Treanda for Chronic Lymphocytic Leukemia (First Line)

As per pCODR Procedures B5.4, the pERC deliberations for Bendamustine (Treanda) First Line treatment of patients with CLL were deferred to the January 17, 2013 pERC meeting date, once the submitter provided the requested additional economic information. pERC issued a final recommendation for Bendamustine (Treanda) for Relapsed/Refractory CLL separately to the First Line indication.

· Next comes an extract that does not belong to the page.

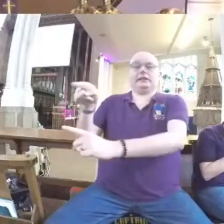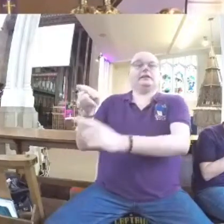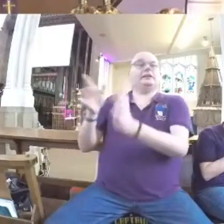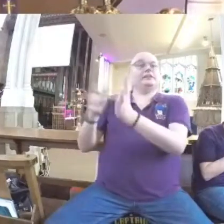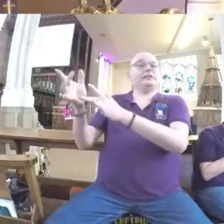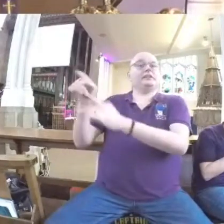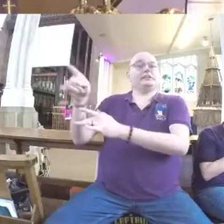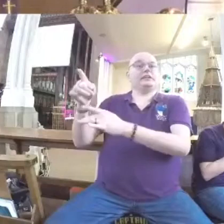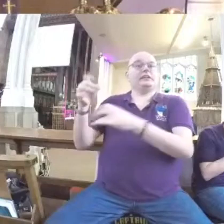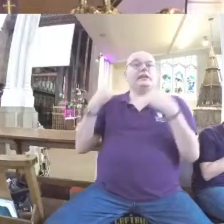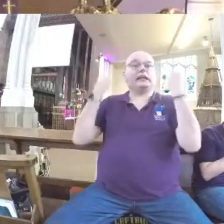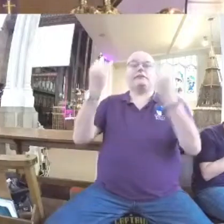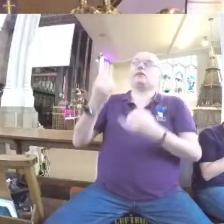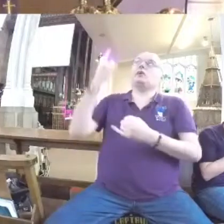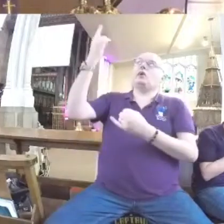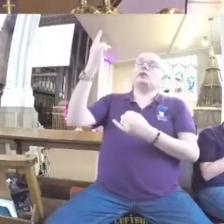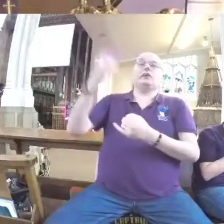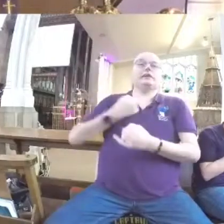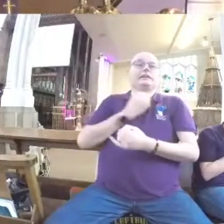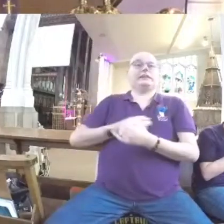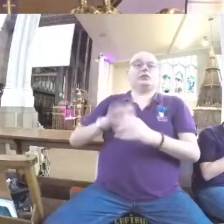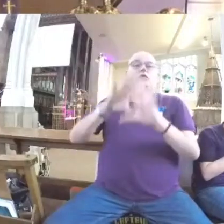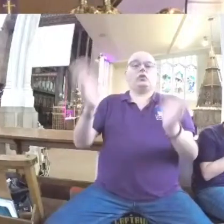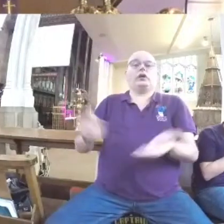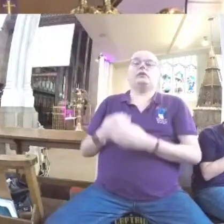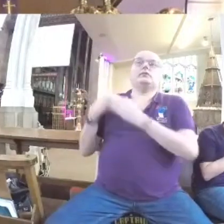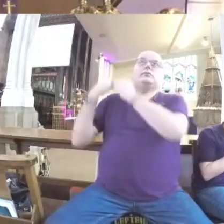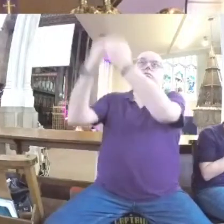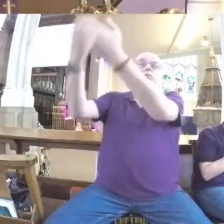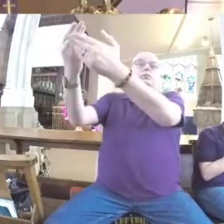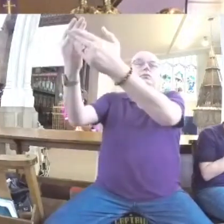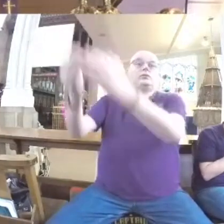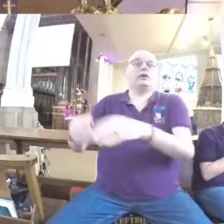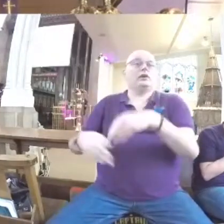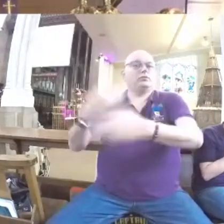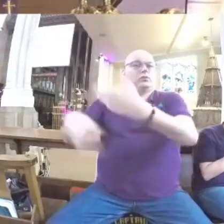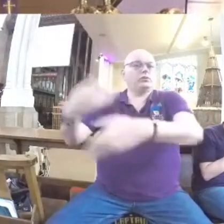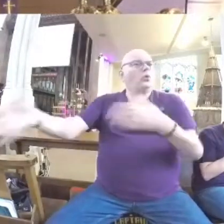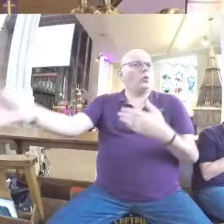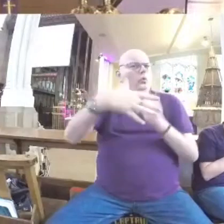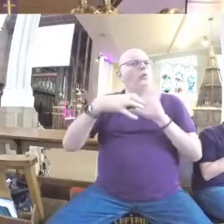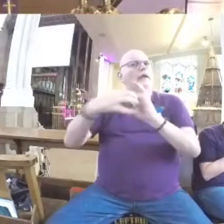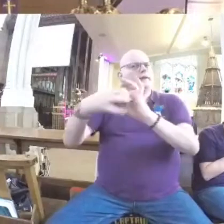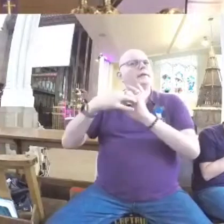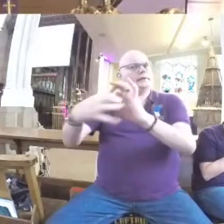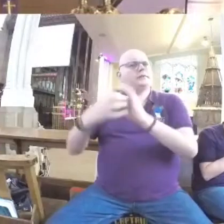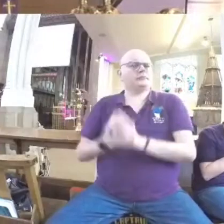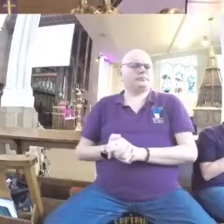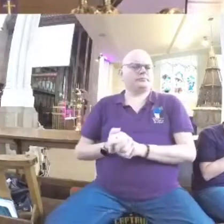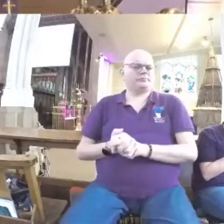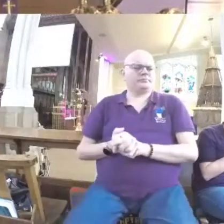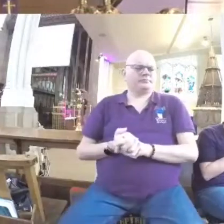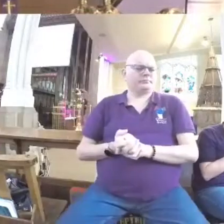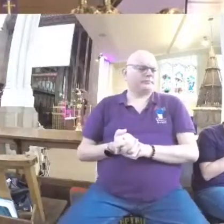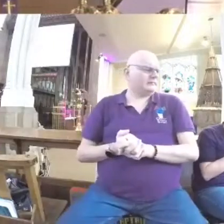foot of the cross where Jesus finally says, it is finished. Rahab's story is full of lessons that we can help us in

Please see the Bendamustine (Treanda) for Chronic Lymphocytic Leukemia (Relapsed/Refractory) Details page for more information.

Project Number	pCODR 10011
Brand Name	Treanda
Generic Name	Bendamustine hydrochloride
Strength	25mg/vial and 100mg/vial
Tumour Type	Leukemia
Indication	Chronic lymphocytic leukemia (First Line)
Funding Request	Patients with Chronic Lymphocytic Leukemia (first line) for whom fludarabine-based therapy is not appropriate
Review Status	Notification to Implement Issued
Pre Noc Submission	Yes
NOC Date	August 24, 2012
Manufacturer	Lundbeck Canada Inc.
Sponsor	Lundbeck Canada Inc.
Submission Date	April 24, 2012
Submission Deemed Complete	May 1, 2012
Submission Type	New Drug
Prioritization Requested	Not Requested
Stakeholder Input Deadline ‡	May 8, 2012
Check-point meeting	June 27, 2012
pERC Meeting	January 17, 2013
Initial Recommendation Issued	January 31, 2013
Feedback Deadline ‡	February 14, 2013
Final Recommendation Issued	February 19, 2013
Notification to Implement Issued	March 6, 2013
Clarification	Time required for the submitter to provide additional information has impacted the review timeline.

‡ Patient Advocacy Groups (or individual patients and caregivers when there is no patient group) and Clinicians who are registered with pCODR are eligible to provide Input and Feedback. Deadlines for Input and Feedback are by the end of the pCODR business day (5P.M. Eastern Time) of the date noted.